The listing below should be reproduced exactly, with the pictures omitted.

Source data:
# # # # #
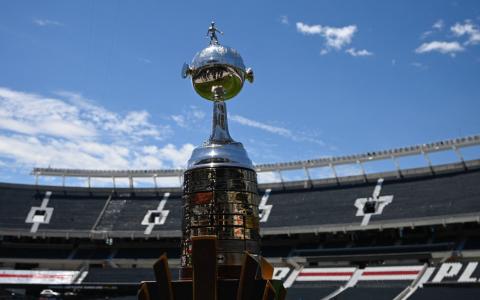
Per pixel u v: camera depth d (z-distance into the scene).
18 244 68.00
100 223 69.69
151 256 66.94
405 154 65.75
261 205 70.56
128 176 76.06
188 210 9.38
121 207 73.31
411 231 60.50
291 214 67.00
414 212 59.72
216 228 9.01
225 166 9.38
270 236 66.81
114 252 68.19
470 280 47.88
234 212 9.16
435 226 58.34
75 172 75.81
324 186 70.94
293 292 53.34
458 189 60.59
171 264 64.56
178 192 75.62
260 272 8.80
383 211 62.03
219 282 8.19
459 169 63.44
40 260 65.69
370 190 67.06
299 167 71.94
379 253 58.53
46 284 59.94
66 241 69.19
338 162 69.69
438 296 45.41
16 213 69.06
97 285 59.34
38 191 74.31
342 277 55.22
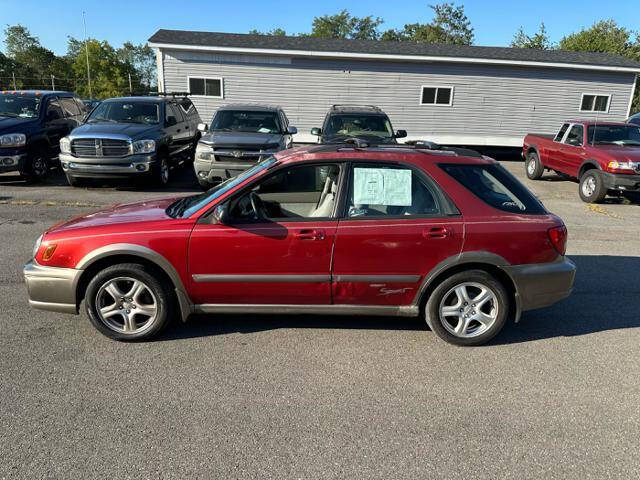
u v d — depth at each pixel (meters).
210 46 16.27
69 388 3.27
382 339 4.12
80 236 3.78
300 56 16.78
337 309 3.99
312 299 3.94
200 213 3.84
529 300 3.97
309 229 3.78
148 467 2.56
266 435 2.85
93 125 10.48
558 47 46.03
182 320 4.03
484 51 18.59
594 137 11.51
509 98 17.98
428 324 4.05
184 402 3.15
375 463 2.64
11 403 3.08
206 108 17.19
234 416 3.03
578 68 17.67
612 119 18.59
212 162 9.69
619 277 5.91
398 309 3.99
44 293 3.84
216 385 3.36
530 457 2.72
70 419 2.94
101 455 2.64
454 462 2.67
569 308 4.93
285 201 4.53
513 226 3.85
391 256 3.82
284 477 2.52
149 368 3.56
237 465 2.60
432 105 17.80
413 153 4.00
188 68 16.80
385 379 3.50
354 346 3.98
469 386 3.44
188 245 3.75
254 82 17.09
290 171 3.92
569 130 12.30
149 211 4.22
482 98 17.89
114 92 58.31
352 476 2.54
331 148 4.11
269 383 3.41
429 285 3.93
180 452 2.69
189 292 3.87
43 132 11.19
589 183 10.91
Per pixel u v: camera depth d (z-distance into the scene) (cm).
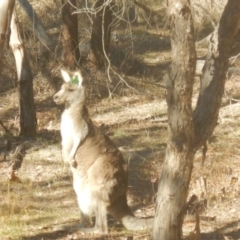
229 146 1805
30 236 1239
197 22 3197
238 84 2511
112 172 1204
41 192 1524
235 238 1201
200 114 1033
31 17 2522
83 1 2695
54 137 1964
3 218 1345
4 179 1625
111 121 2202
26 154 1803
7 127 2159
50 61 2616
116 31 3133
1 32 1005
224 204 1391
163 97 2456
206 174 1577
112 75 2548
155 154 1759
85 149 1214
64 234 1235
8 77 2623
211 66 1028
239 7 1008
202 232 1231
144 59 2916
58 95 1220
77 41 2558
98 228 1226
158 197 1049
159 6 3422
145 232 1220
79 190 1237
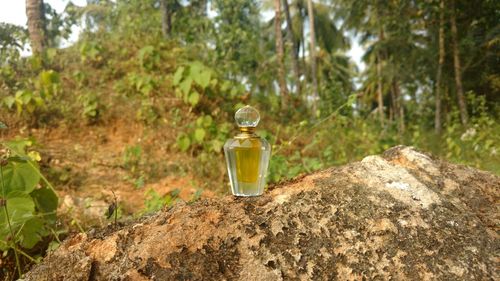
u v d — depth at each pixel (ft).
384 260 0.89
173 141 3.86
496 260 0.92
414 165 1.22
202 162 3.52
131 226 1.01
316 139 3.85
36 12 5.65
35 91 4.31
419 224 0.96
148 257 0.88
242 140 1.04
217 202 1.01
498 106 6.12
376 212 0.97
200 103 4.42
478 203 1.10
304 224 0.94
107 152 3.74
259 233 0.92
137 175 3.33
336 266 0.88
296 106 5.61
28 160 1.64
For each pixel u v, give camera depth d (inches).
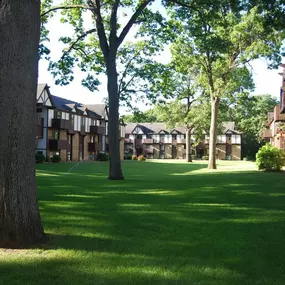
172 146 3294.8
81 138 1996.8
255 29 898.7
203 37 666.2
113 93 655.1
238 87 1137.4
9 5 203.2
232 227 242.7
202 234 224.2
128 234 223.9
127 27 658.8
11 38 202.2
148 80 978.1
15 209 198.4
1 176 199.2
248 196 391.9
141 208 314.2
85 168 1196.5
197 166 1509.6
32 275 153.9
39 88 1560.0
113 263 169.3
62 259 175.2
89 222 257.4
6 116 200.5
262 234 224.2
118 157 658.2
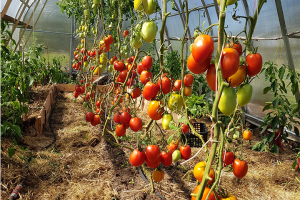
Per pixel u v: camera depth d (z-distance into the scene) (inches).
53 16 277.7
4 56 107.3
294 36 107.7
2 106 88.7
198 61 26.2
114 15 95.9
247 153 110.5
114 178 86.7
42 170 87.9
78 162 97.4
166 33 213.5
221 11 24.1
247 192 82.7
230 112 26.6
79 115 156.6
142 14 45.3
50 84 204.8
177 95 42.8
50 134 123.2
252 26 28.5
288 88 124.3
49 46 284.0
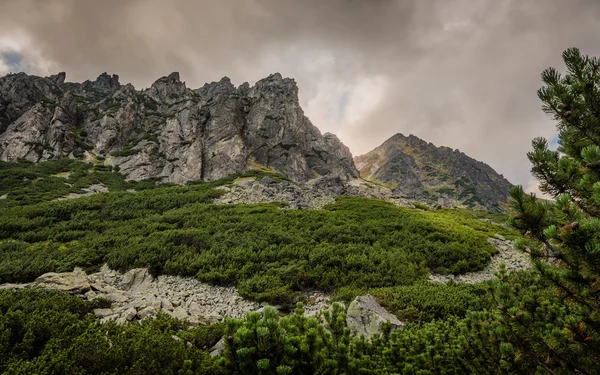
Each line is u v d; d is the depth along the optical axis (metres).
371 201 40.97
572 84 4.38
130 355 5.46
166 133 70.00
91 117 77.50
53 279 13.47
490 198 171.75
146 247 19.73
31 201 37.59
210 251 19.48
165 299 13.37
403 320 10.22
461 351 5.11
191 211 30.58
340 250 19.75
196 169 61.56
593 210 3.99
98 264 18.55
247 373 4.17
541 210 4.04
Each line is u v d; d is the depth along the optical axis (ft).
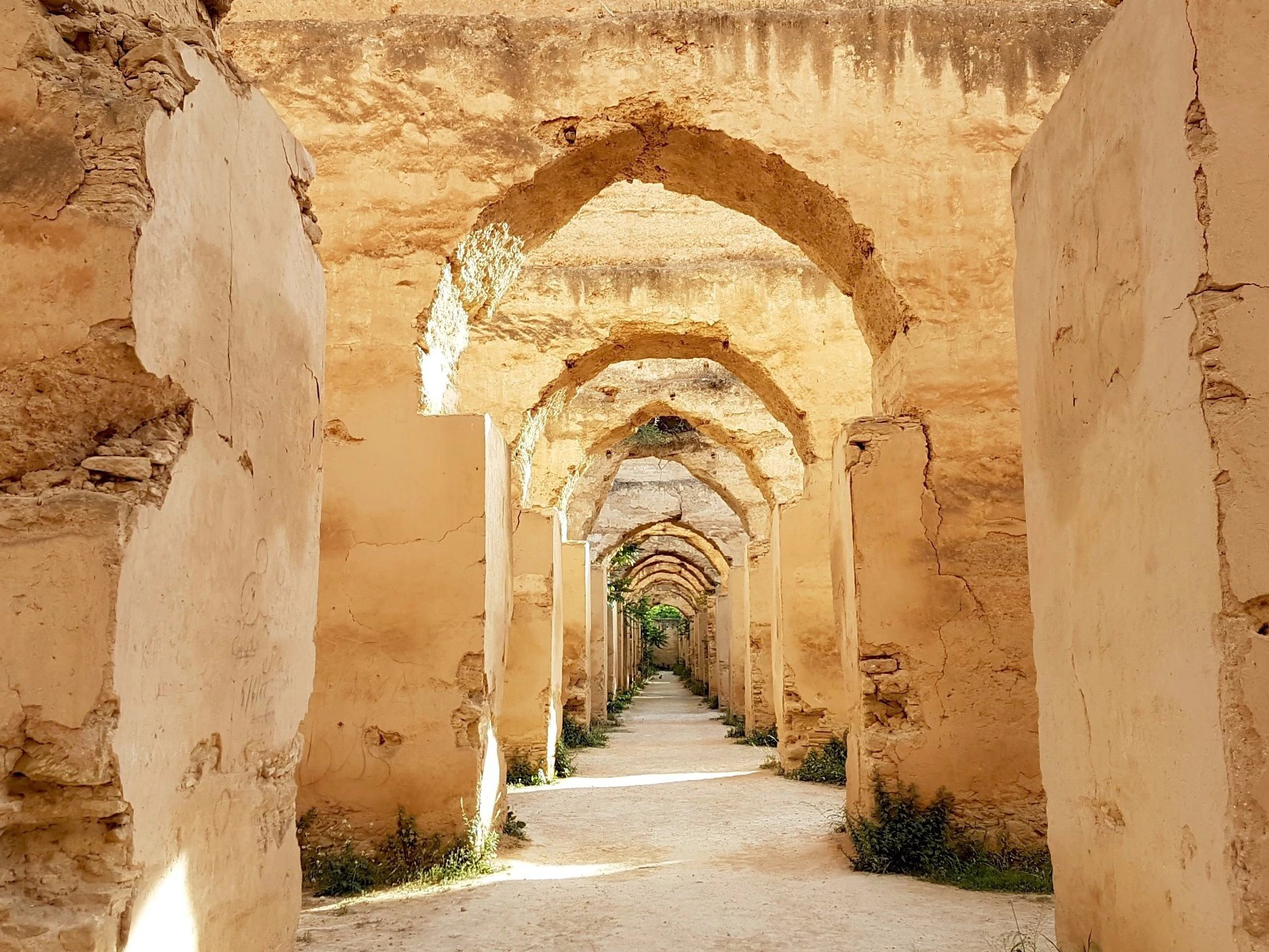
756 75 23.44
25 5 7.78
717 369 45.96
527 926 15.47
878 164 23.06
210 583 8.64
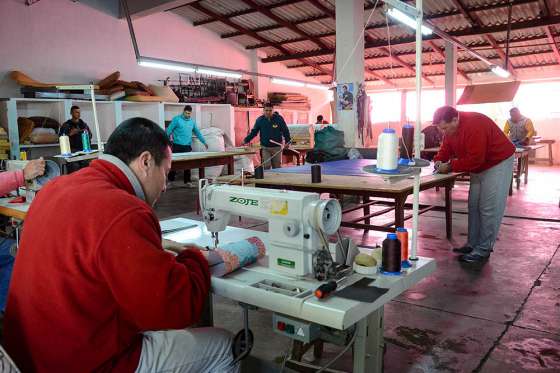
# # # # #
Output below:
Per pixel u v: camera depth d (z-distance into the scene).
18 244 68.00
100 223 69.69
151 256 66.94
405 154 65.75
261 205 70.56
128 176 76.06
188 210 9.38
121 207 73.31
411 231 60.50
291 214 67.00
414 212 59.72
216 228 9.01
225 166 9.38
270 236 66.81
114 252 68.19
470 280 47.88
234 212 9.16
435 226 58.34
75 172 75.81
324 186 70.94
293 292 53.34
458 189 60.59
171 264 64.56
178 192 75.62
260 272 8.80
383 211 62.03
219 282 8.19
459 169 63.44
40 260 65.69
370 190 67.06
299 167 71.94
379 253 58.53
46 284 59.94
66 241 69.19
338 162 69.69
438 296 45.41
16 213 69.06
97 285 59.34
38 191 74.31
342 277 55.22
u v d — depth at each pixel (meters).
210 46 16.27
69 388 3.27
382 339 4.12
80 236 3.78
300 56 16.78
337 309 3.99
312 299 3.94
200 213 3.84
529 300 3.97
309 229 3.78
148 467 2.56
266 435 2.85
93 125 10.48
558 47 46.03
182 320 4.03
484 51 18.59
594 137 11.51
509 98 17.98
428 324 4.05
184 402 3.15
375 463 2.64
11 403 3.08
206 108 17.19
234 416 3.03
578 68 17.67
612 119 18.59
212 162 9.69
619 277 5.91
398 309 3.99
44 293 3.84
216 385 3.36
530 457 2.72
70 419 2.94
101 455 2.64
454 462 2.67
569 308 4.93
285 201 4.53
513 226 3.85
391 256 3.82
284 477 2.52
149 368 3.56
237 465 2.60
432 105 17.80
413 153 4.00
188 68 16.80
385 379 3.50
354 346 3.98
469 386 3.44
188 245 3.75
254 82 17.09
290 171 3.92
569 130 12.30
149 211 4.22
482 98 17.89
114 92 58.31
352 476 2.54
331 148 4.11
269 383 3.41
429 285 3.93
180 452 2.69
189 292 3.87
43 132 11.19
589 183 10.91
Per pixel u v: camera depth d (z-distance into the scene) (cm).
229 146 1805
30 236 1239
197 22 3197
238 84 2511
112 172 1204
41 192 1524
235 238 1201
200 114 1033
31 17 2522
83 1 2695
54 137 1964
3 218 1345
4 179 1625
111 121 2202
26 154 1803
7 127 2159
50 61 2616
116 31 3133
1 32 1005
224 204 1391
163 97 2456
206 174 1577
112 75 2548
155 154 1759
85 149 1214
64 234 1235
8 77 2623
211 66 1028
239 7 1008
202 232 1231
144 59 2916
58 95 1220
77 41 2558
98 228 1226
158 197 1049
159 6 3422
145 232 1220
79 190 1237
u v d — depth at each pixel (ft).
384 260 0.89
173 141 3.86
496 260 0.92
414 165 1.22
202 162 3.52
131 226 1.01
316 139 3.85
36 12 5.65
35 91 4.31
419 224 0.96
148 257 0.88
242 140 1.04
217 202 1.01
498 106 6.12
376 212 0.97
200 103 4.42
478 203 1.10
304 224 0.94
107 152 3.74
259 233 0.92
137 175 3.33
336 266 0.88
296 106 5.61
28 160 1.64
For each pixel u v, give camera depth d (inches).
172 146 3294.8
81 138 1996.8
255 29 898.7
203 37 666.2
113 93 655.1
238 87 1137.4
9 5 203.2
232 227 242.7
202 234 224.2
128 234 223.9
127 27 658.8
11 38 202.2
148 80 978.1
15 209 198.4
1 176 199.2
248 196 391.9
141 208 314.2
85 168 1196.5
197 166 1509.6
32 275 153.9
39 88 1560.0
113 263 169.3
62 259 175.2
89 222 257.4
6 116 200.5
262 234 224.2
118 157 658.2
Per pixel u v: camera depth d (z-distance into the scene) (inches).
53 16 277.7
4 56 107.3
294 36 107.7
2 106 88.7
198 61 26.2
114 15 95.9
247 153 110.5
114 178 86.7
42 170 87.9
78 162 97.4
166 33 213.5
221 11 24.1
247 192 82.7
230 112 26.6
79 115 156.6
142 14 45.3
50 84 204.8
177 95 42.8
50 134 123.2
252 26 28.5
288 88 124.3
49 46 284.0
Each line is u v d; d is the depth along the optical axis (metres).
371 201 40.97
572 84 4.38
130 355 5.46
166 133 70.00
91 117 77.50
53 279 13.47
490 198 171.75
146 247 19.73
31 201 37.59
210 251 19.48
165 299 13.37
403 320 10.22
461 351 5.11
191 211 30.58
340 250 19.75
196 169 61.56
593 210 3.99
98 264 18.55
247 373 4.17
541 210 4.04
Each line is u v d; d is the depth along the optical axis (ft).
756 75 23.44
25 5 7.78
717 369 45.96
527 926 15.47
878 164 23.06
210 583 8.64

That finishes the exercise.